• _Task requirements_
Verbatim reproduction of the entries is required; images must be omitted.

• _Raw data_
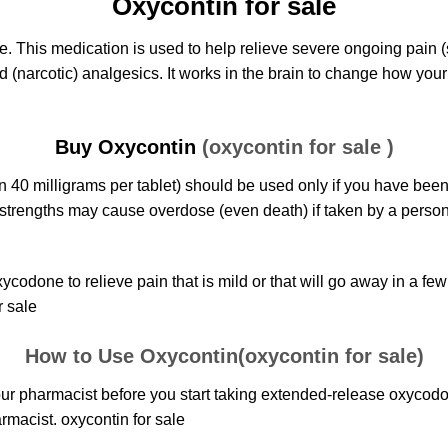
Oxycontin for sale
e. This medication is used to help relieve severe ongoing pain
d (narcotic) analgesics. It works in the brain to change how you
Buy Oxycontin
(oxycontin for sale )
n 40 milligrams per tablet) should be used only if you have been
strengths may cause overdose (even death) if taken by a perso
xycodone
to relieve pain that is mild or that will go away in a fe
r sale
How to Use Oxycontin(oxycontin for sale)
r pharmacist before you start taking extended-release
oxycod
rmacist. oxycontin for sale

• _Output below_
Oxycontin for sale
e. This medication is used to help relieve severe ongoing pain
d (narcotic) analgesics. It works in the brain to change how you
Buy Oxycontin
(oxycontin for sale )
n 40 milligrams per tablet) should be used only if you have been
strengths may cause overdose (even death) if taken by a perso
xycodone
to relieve pain that is mild or that will go away in a fe
r sale
How to Use Oxycontin(oxycontin for sale)
r pharmacist before you start taking extended-release
oxycod
rmacist. oxycontin for sale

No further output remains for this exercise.